A fluid control device having a plurality of lines in which lines formed by connecting a plurality of fluid control devices and a plurality of joints in series are arranged in parallel,
Among the plurality of joints, provided to each of the plurality of lines, a joint for connecting between lines arranged at the same position in the longitudinal direction of the plurality of lines,
A bypass block that is attached so as to straddle the upper surface of the two line connecting joints of adjacent lines, and communicates the two line connecting joints of the adjacent lines;
Having
Fluid control device. The length of the bypass block in the short direction of the line is equal to or less than the distance between the center lines of the adjacent lines.
The fluid control apparatus according to claim 1. The bypass block is removable.

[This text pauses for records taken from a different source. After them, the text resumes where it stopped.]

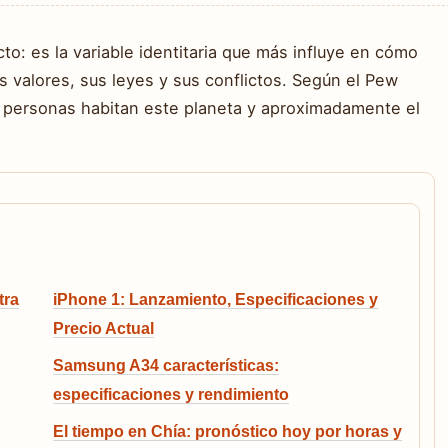
to: es la variable identitaria que más influye en cómo
 valores, sus leyes y sus conflictos. Según el Pew
 personas habitan este planeta y aproximadamente el
tra
iPhone 1: Lanzamiento, Especificaciones y
Precio Actual
Samsung A34 características:
especificaciones y rendimiento
El tiempo en Chía: pronóstico hoy por horas y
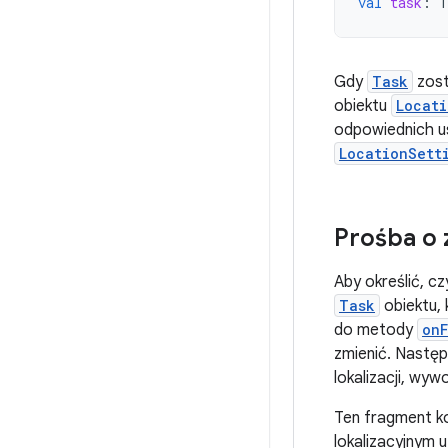
val
task
:
T
Gdy
Task
zost
obiektu
Locati
odpowiednich u
LocationSett
Prośba o 
Aby określić, cz
Task
obiektu, 
do metody
onF
zmienić. Następ
lokalizacji, wyw
Ten fragment ko
lokalizacyjnym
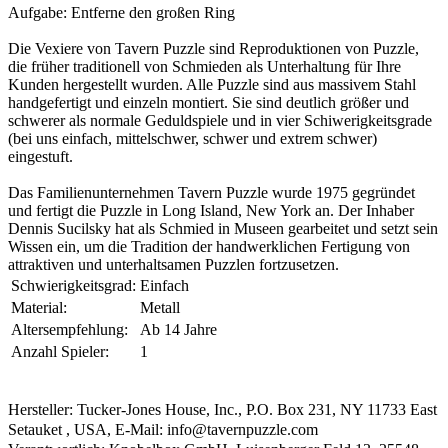
Aufgabe: Entferne den großen Ring
Die Vexiere von Tavern Puzzle sind Reproduktionen von Puzzle,
die früher traditionell von Schmieden als Unterhaltung für Ihre
Kunden hergestellt wurden. Alle Puzzle sind aus massivem Stahl
handgefertigt und einzeln montiert. Sie sind deutlich größer und
schwerer als normale Geduldspiele und in vier Schiwerigkeitsgrade
(bei uns einfach, mittelschwer, schwer und extrem schwer)
eingestuft.
Das Familienunternehmen Tavern Puzzle wurde 1975 gegründet
und fertigt die Puzzle in Long Island, New York an. Der Inhaber
Dennis Sucilsky hat als Schmied in Museen gearbeitet und setzt sein
Wissen ein, um die Tradition der handwerklichen Fertigung von
attraktiven und unterhaltsamen Puzzlen fortzusetzen.
Schwierigkeitsgrad:
Einfach
Material:
Metall
Altersempfehlung:
Ab 14 Jahre
Anzahl Spieler:
1
Hersteller: Tucker-Jones House, Inc., P.O. Box 231, NY 11733 East
Setauket , USA, E-Mail: info@tavernpuzzle.com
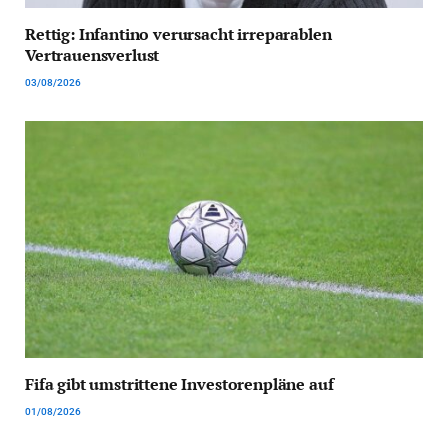
Rettig: Infantino verursacht irreparablen
Vertrauensverlust
03/08/2026
Fifa gibt umstrittene Investorenpläne auf
01/08/2026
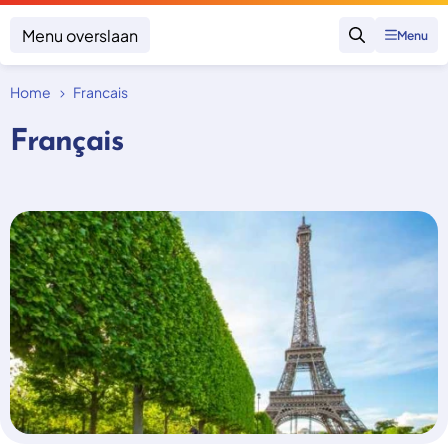
Menu overslaan
Menu
Zoeken
Home
Francais
Klacht indienen
Mijn klacht
Français
Onderwerpen
Focus en impact
Zorgverzekering afsluiten
Zorgverzekering betalen
Uitspraken
Vergoeding van zorg
Zorg in het buitenland
Trainingen
Nieuw in Nederland
Geen zorgverzekering
Over SKGZ
Nieuws
Casussen
Vacatures
Contact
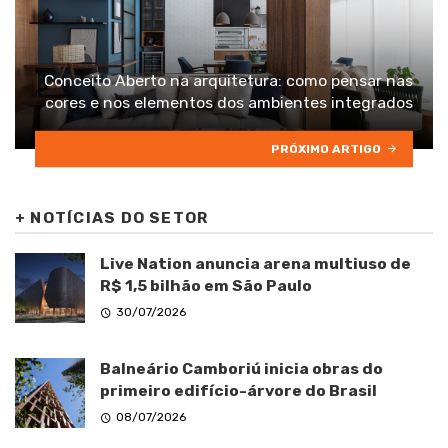
Conceito Aberto na arquitetura: como pensar nas
cores e nos elementos dos ambientes integrados
PRÓXIMO ARTIGO
+
NOTÍCIAS DO SETOR
Live Nation anuncia arena multiuso de
R$ 1,5 bilhão em São Paulo
30/07/2026
Balneário Camboriú inicia obras do
primeiro edifício-árvore do Brasil
08/07/2026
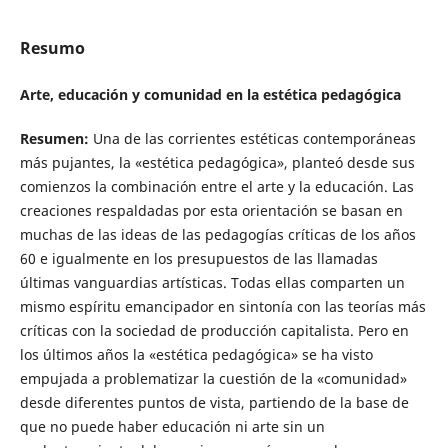
Resumo
Arte, educación y comunidad en la estética pedagógica
Resumen:
Una de las corrientes estéticas contemporáneas
más pujantes, la «estética pedagógica», planteó desde sus
comienzos la combinación entre el arte y la educación. Las
creaciones respaldadas por esta orientación se basan en
muchas de las ideas de las pedagogías críticas de los años
60 e igualmente en los presupuestos de las llamadas
últimas vanguardias artísticas. Todas ellas comparten un
mismo espíritu emancipador en sintonía con las teorías más
críticas con la sociedad de producción capitalista. Pero en
los últimos años la «estética pedagógica» se ha visto
empujada a problematizar la cuestión de la «comunidad»
desde diferentes puntos de vista, partiendo de la base de
que no puede haber educación ni arte sin un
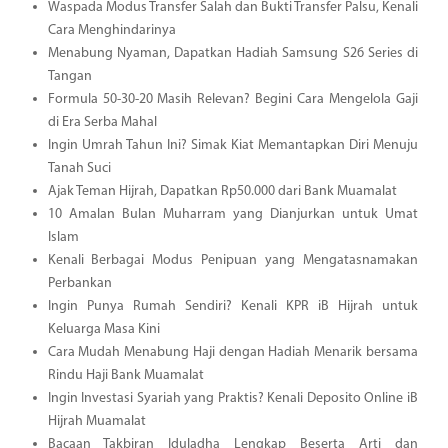
Waspada Modus Transfer Salah dan Bukti Transfer Palsu, Kenali
Cara Menghindarinya
Menabung Nyaman, Dapatkan Hadiah Samsung S26 Series di
Tangan
Formula 50-30-20 Masih Relevan? Begini Cara Mengelola Gaji
di Era Serba Mahal
Ingin Umrah Tahun Ini? Simak Kiat Memantapkan Diri Menuju
Tanah Suci
Ajak Teman Hijrah, Dapatkan Rp50.000 dari Bank Muamalat
10 Amalan Bulan Muharram yang Dianjurkan untuk Umat
Islam
Kenali Berbagai Modus Penipuan yang Mengatasnamakan
Perbankan
Ingin Punya Rumah Sendiri? Kenali KPR iB Hijrah untuk
Keluarga Masa Kini
Cara Mudah Menabung Haji dengan Hadiah Menarik bersama
Rindu Haji Bank Muamalat
Ingin Investasi Syariah yang Praktis? Kenali Deposito Online iB
Hijrah Muamalat
Bacaan Takbiran Iduladha Lengkap Beserta Arti dan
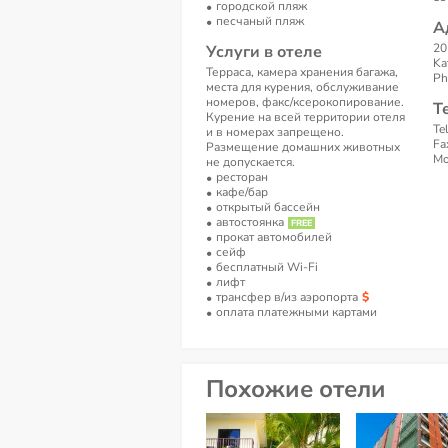
городской пляж
песчаный пляж
А
20
Услуги в отеле
Ka
Терраса, камера хранения багажа,
Ph
места для курения, обслуживание
номеров, факс/ксерокопирование.
Т
Курение на всей территории отеля
Te
и в номерах запрещено.
Fa
Размещение домашних животных
Mo
не допускается.
ресторан
кафе/бар
открытый бассейн
автостоянка
прокат автомобилей
сейф
бесплатный Wi-Fi
лифт
трансфер в/из аэропорта
оплата платежными картами
Похожие отели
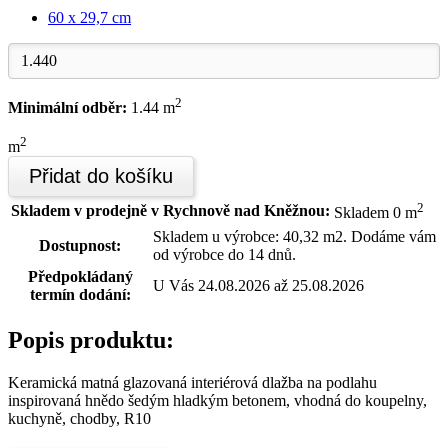
60 x 29,7 cm
2
Minimální odběr:
1.44 m
2
m
Přidat do košíku
2
Skladem v prodejně v Rychnově nad Kněžnou:
Skladem 0 m
Skladem u výrobce: 40,32 m2. Dodáme vám
Dostupnost:
od výrobce do 14 dnů.
Předpokládaný
U Vás 24.08.2026 až 25.08.2026
termín dodání:
Popis produktu:
Keramická matná glazovaná interiérová dlažba na podlahu
inspirovaná hnědo šedým hladkým betonem, vhodná do koupelny,
kuchyně, chodby, R10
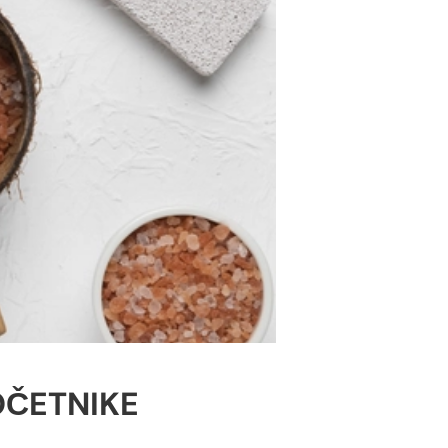
OČETNIKE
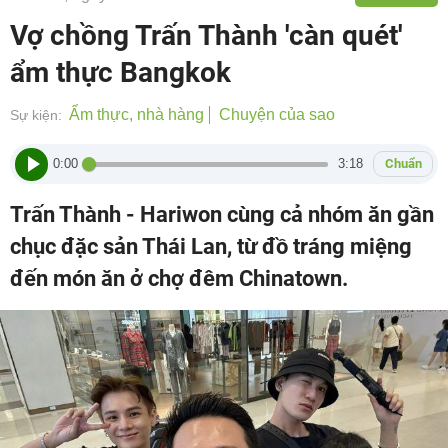
Vợ chồng Trấn Thành 'càn quét'
ẩm thực Bangkok
Ẩm thực, nhà hàng
Chuyện của sao
Sự kiện:
0:00
3:18
Chuẩn
Trấn Thành - Hariwon cùng cả nhóm ăn gần
chục đặc sản Thái Lan, từ đồ tráng miệng
đến món ăn ở chợ đêm Chinatown.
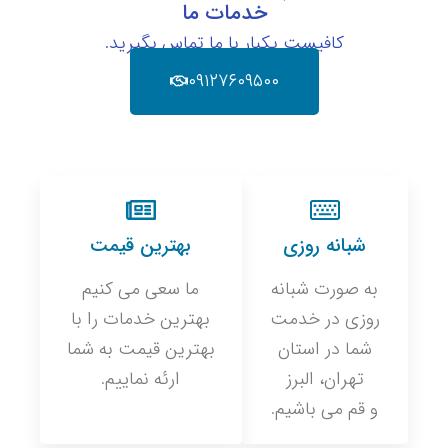
خدمات ما
کافیست یکبار با ما تماس بگیرید.
۰۹۱۲۷۶۰۹۵۰۰
شبانه روزی
بهترین قیمت
به صورت شبانه
ما سعی می کنیم
روزی در خدمت
بهترین خدمات را با
شما در استان
بهترین قیمت به شما
تهران، البرز
ارئه نماییم.
و قم می باشیم.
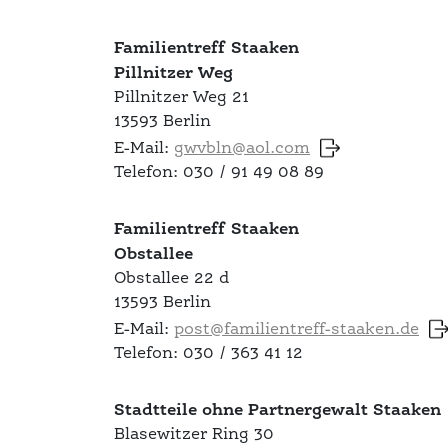
Familientreff Staaken
Pillnitzer Weg
Pillnitzer Weg 21
13593 Berlin
E-Mail:
gwvbln@aol.com
Telefon: 030 / 91 49 08 89
Familientreff Staaken
Obstallee
Obstallee 22 d
13593 Berlin
E-Mail:
post@familientreff-staaken.de
Telefon: 030 / 363 41 12
Stadtteile ohne Partnergewalt Staaken
Blasewitzer Ring 30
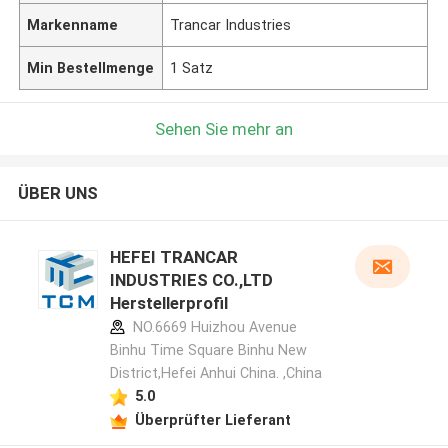
Markenname
Trancar Industries
Min Bestellmenge
1 Satz
Sehen Sie mehr an
ÜBER UNS
HEFEI TRANCAR
INDUSTRIES CO.,LTD
Herstellerprofil
NO.6669 Huizhou Avenue
Binhu Time Square Binhu New
District,Hefei Anhui China. ,China
5.0
Überprüfter Lieferant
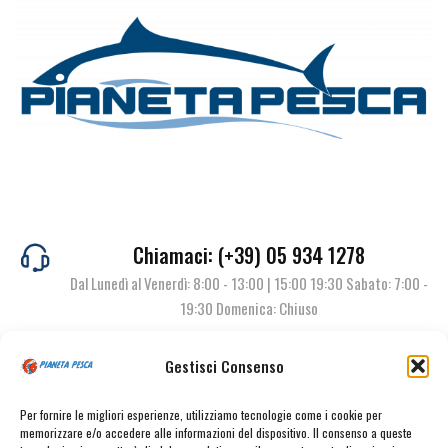
Chiamaci: (+39) 05 934 1278
Dal Lunedì al Venerdì: 8:00 - 13:00 | 15:00 19:30 Sabato: 7:00 -
19:30 Domenica: Chiuso
Gestisci Consenso
Contattaci
Per fornire le migliori esperienze, utilizziamo tecnologie come i cookie per
memorizzare e/o accedere alle informazioni del dispositivo. Il consenso a queste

The fluid control apparatus according to claim 1. The bypass block has an inverted V-shaped flow path,
The fluid control apparatus according to any one of claims 1 to 3. The interline connecting joint is supplied with a first fluid and a second fluid from different flow paths,
A first on-off valve for controlling the flow of the first fluid and a second on-off valve for controlling the flow of the second fluid are attached to the joint for connecting lines.
The fluid control device according to any one of claims 1 to 4. The second on-off valve is a three-way valve having two fluid inlet channels and one fluid outlet channel.
The fluid control apparatus according to claim 5. The second fluid is a purge fluid,
The fluid control apparatus according to claim 5 or 6.